Social Light Movement
The Social Light Movement Manifesto
‘Light is a right, not a privilege’
‘People before places’
The Social Light Movement (SLM) is a philanthropic movement and has been founded in order to create a network for lighting designers and other interested parties to collaborate on the issue of improving lighting for people: particularly those who are unlikely to have access to good quality illumination within their environment.
The SLM exists:
- to demonstrate and to design well lit environments for social and underprivileged housing areas and people
- to involve the community in the actual design of their own environment
- to encourage other designers to work in similar environments and use similar methodologies
- to educate housing associations, housing management teams and social housing ownership bodies about the benefits of good lighting
- to gain the support of city administrations, urban planners, architects, landscape designers, electrical engineers, lighting designers and other associated disciplines
- to create attention, arouse public opinion, influence politicians and decision makers
- to promote responsible energy use within lighting design
- to persuade people that they have the right to expect good lighting
- to never use sodium
Vive La “Light Revolution”!
Sclessin Workshop
27 – 30 September 2011
Sclessin
The first ever Social Light Movement workshop brought love and light to the people of Sclessin in Liege. Our students came from all over the world – Russia, Mexico, Indonesia, China and the US, spending a week under the inspiring tutelage of Elettra Bordonaro, Isabelle Corten, Erik Olsson and Joran Linder, selecting local sites such as the station, the local square and a housing estate for which they created a range of lighting concepts.

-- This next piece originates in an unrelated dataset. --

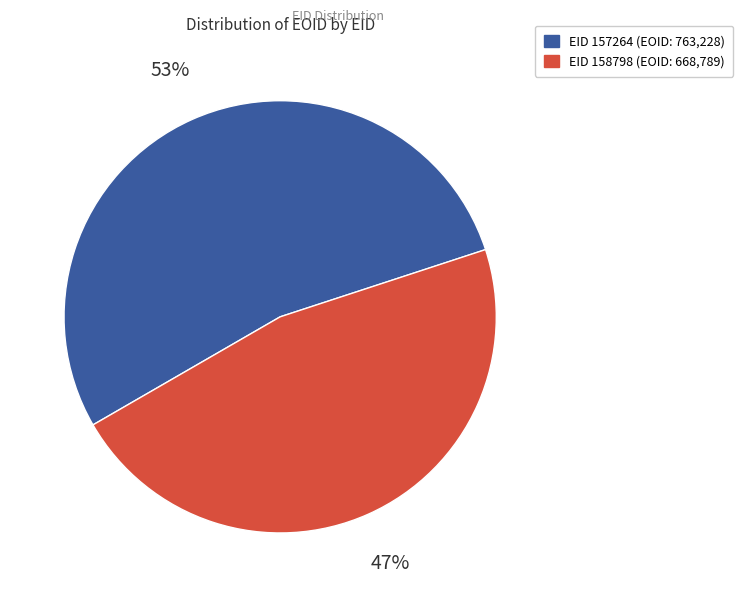

Which slice is the largest?

EID 157264 (EOID: 763,228)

After days of discussion, meeting the inhabitants and testing on site, the groups presented a series of creative ideas to the Liege municipality and the LUCI City Under Microscope conference delegates. Simultaneously, Light Collective was pounding the streets to plan a social guerrilla event to end the week with. Picking sites of local importance, including the viaduct and the local education centre that had formed our base for the week, we invited the community to help us light them as part of the culmination of the workshop. Sclessin is a forgotten area outside the city with high unemployment, little green space, factories, rundown housing and patchy blobs of low pressure sodium. Demonstrating how light can literally and figuratively change a place was our intention and part of the long-term goal of the Social Light Movement.
Hjulsta Workshop
1 – 7 October 2012
Hjulsta
This workshop was supported by The City of Stockholm with Philips and Einar Mattheson, the forward thinking owners of the estate. At the end of the week there was a conference organised by Stockholm Lighting Days. Unlike all the other suburbs (Tensta, Rinkeby, Kista, Husby, Akalla) who were candidates for a SLM workshop in Stockholm, Hjulsta was the only one where there were no amenities for the residents. Hjulsta is located at the end of the metro blue line and is an anonymous suburb with nothing special to distinguish it. The main objective of the workshop was to get out of the office into the spaces that we are design lighting for and to speak to the people that we seek to provide light for. The result of the workshop: Interested residents and outstanding student ideas. Phenomenally creative, practical and above all non-expensive to implement and a housing association that was open to helping us, willing to listen and keen to make the ideas a reality.